Segment Open
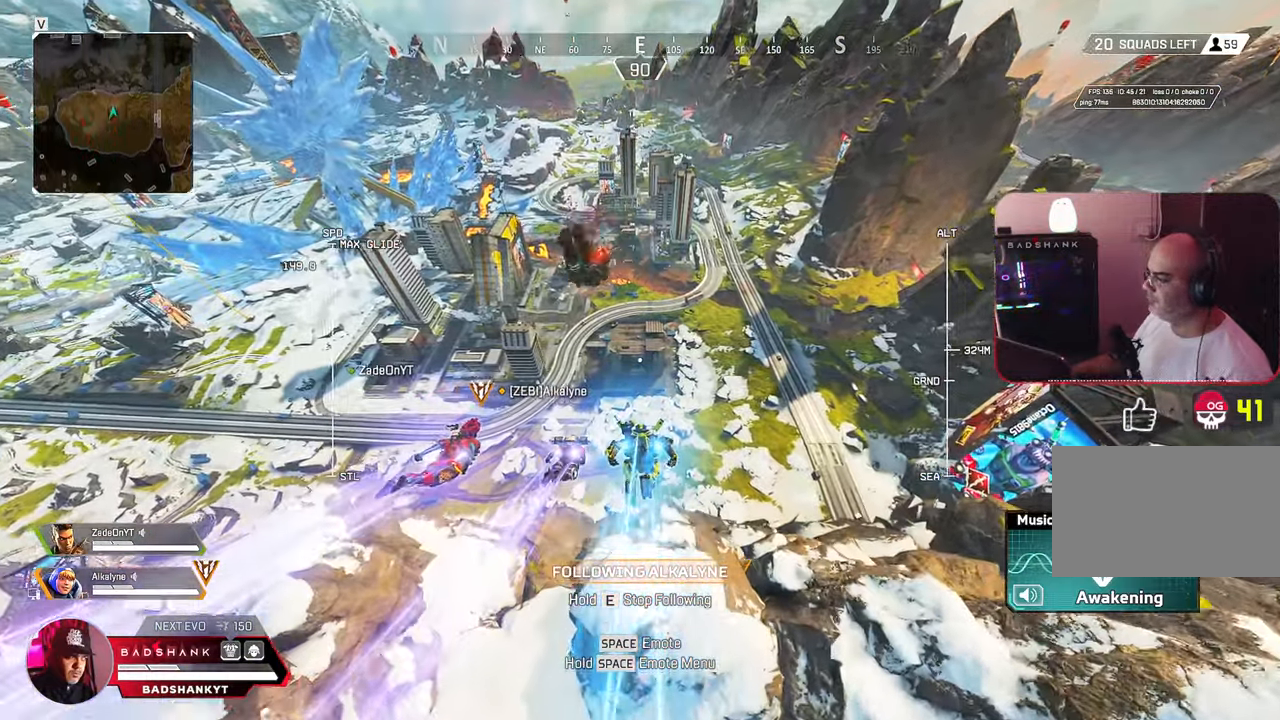
{"keys": ["3", "4"], "mouse": [], "events": [[333, "3", "down"], [400, "2", "down"], [450, "2", "up"], [450, "4", "down"]]}
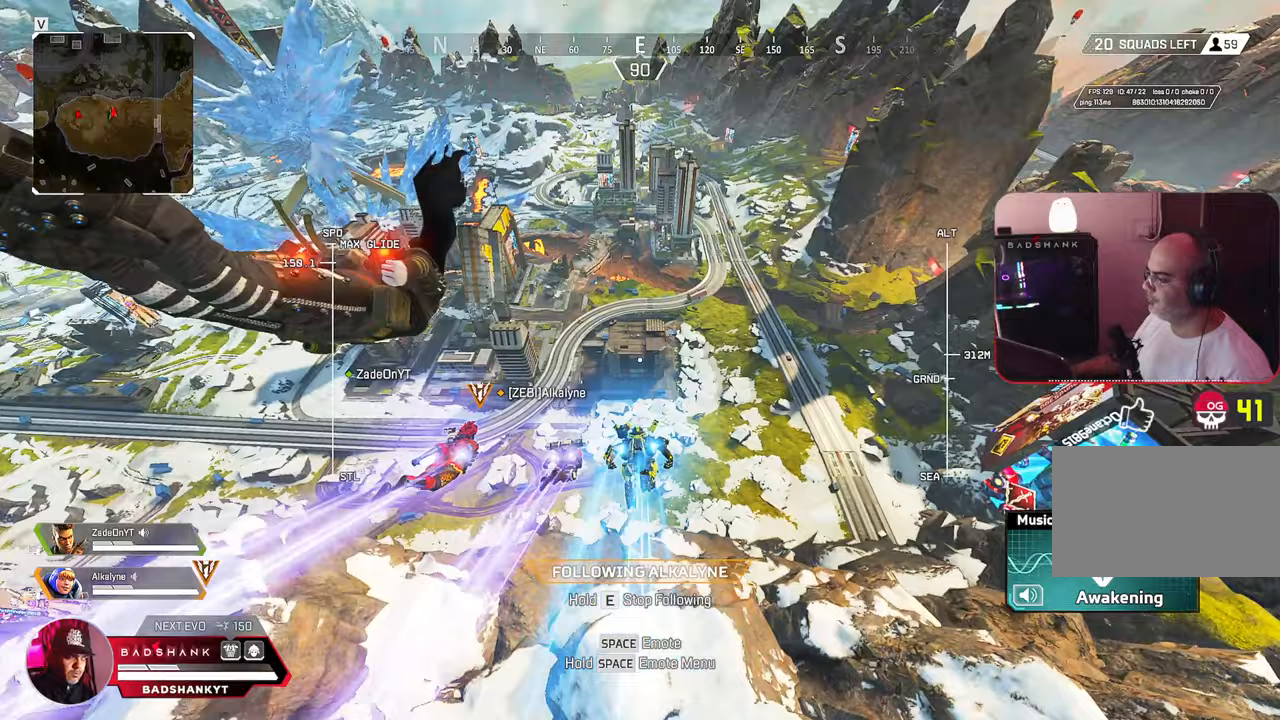
{"keys": ["4"], "mouse": ["wheel", "right"], "events": [[83, "3", "up"], [117, "5", "down"], [250, "4", "up"], [250, "mouse_left", "down"], [300, "5", "up"], [317, "tilde", "down"], [367, "mouse_right", "down"], [383, "2", "down"], [450, "2", "up"], [450, "4", "down"], [450, "mouse_wheel", "down"], [450, "tab", "down"], [467, "mouse_left", "up"], [467, "tab", "up"], [467, "tilde", "up"]]}
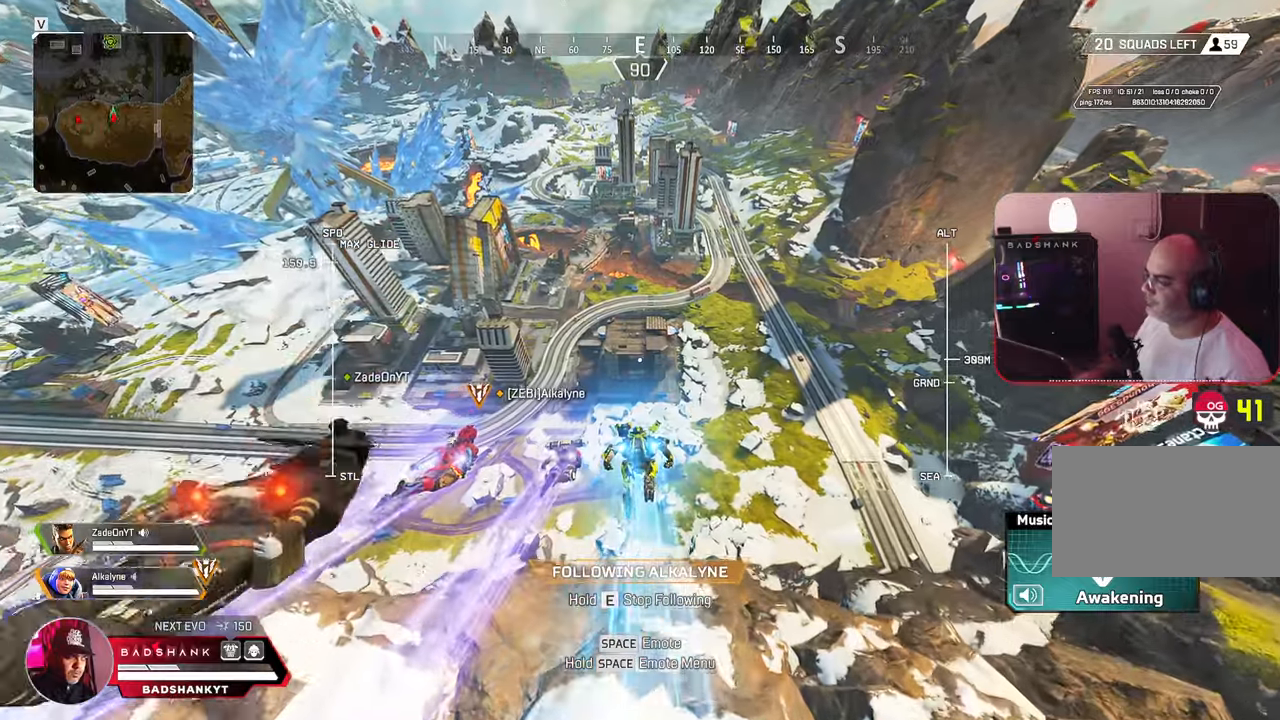
{"keys": [], "mouse": [], "events": [[17, "q", "down"], [33, "mouse_wheel", "up"], [50, "w", "down"], [83, "4", "up"], [117, "5", "down"], [133, "q", "up"], [150, "mouse_right", "up"], [183, "5", "up"], [233, "e", "down"], [250, "mouse_right", "down"], [267, "mouse_left", "down"], [283, "w", "up"], [333, "e", "up"], [350, "mouse_wheel", "down"], [417, "mouse_left", "up"], [433, "mouse_wheel", "up"], [450, "mouse_right", "up"]]}
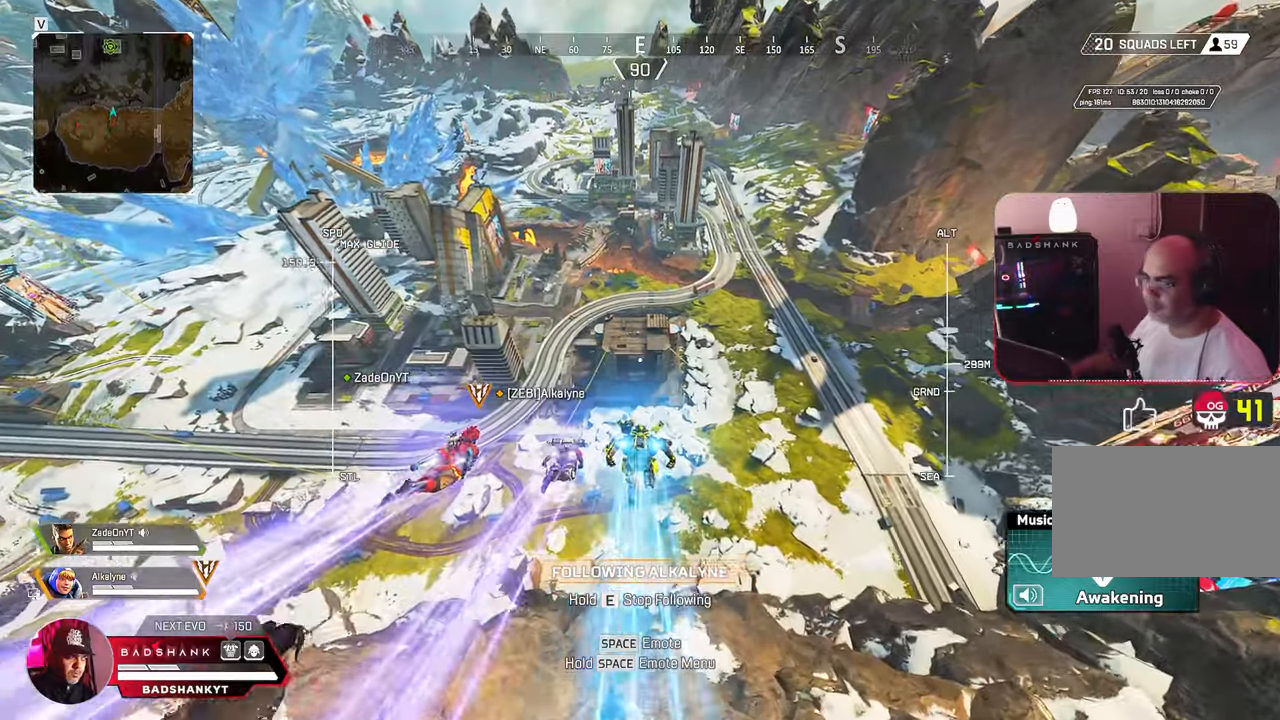
{"keys": [], "mouse": [], "events": [[183, "mouse_mb4", "down"], [250, "mouse_mb4", "up"]]}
Segment Closed
▶ [REQUIREMENT]:
Print the data word for word and omit the pictures.

▶ [ANSWER TO THIS EXERCISE]:
{"keys": ["3", "4"], "mouse": [], "events": [[333, "3", "down"], [400, "2", "down"], [450, "2", "up"], [450, "4", "down"]]}
{"keys": ["4"], "mouse": ["wheel", "right"], "events": [[83, "3", "up"], [117, "5", "down"], [250, "4", "up"], [250, "mouse_left", "down"], [300, "5", "up"], [317, "tilde", "down"], [367, "mouse_right", "down"], [383, "2", "down"], [450, "2", "up"], [450, "4", "down"], [450, "mouse_wheel", "down"], [450, "tab", "down"], [467, "mouse_left", "up"], [467, "tab", "up"], [467, "tilde", "up"]]}
{"keys": [], "mouse": [], "events": [[17, "q", "down"], [33, "mouse_wheel", "up"], [50, "w", "down"], [83, "4", "up"], [117, "5", "down"], [133, "q", "up"], [150, "mouse_right", "up"], [183, "5", "up"], [233, "e", "down"], [250, "mouse_right", "down"], [267, "mouse_left", "down"], [283, "w", "up"], [333, "e", "up"], [350, "mouse_wheel", "down"], [417, "mouse_left", "up"], [433, "mouse_wheel", "up"], [450, "mouse_right", "up"]]}
{"keys": [], "mouse": [], "events": [[183, "mouse_mb4", "down"], [250, "mouse_mb4", "up"]]}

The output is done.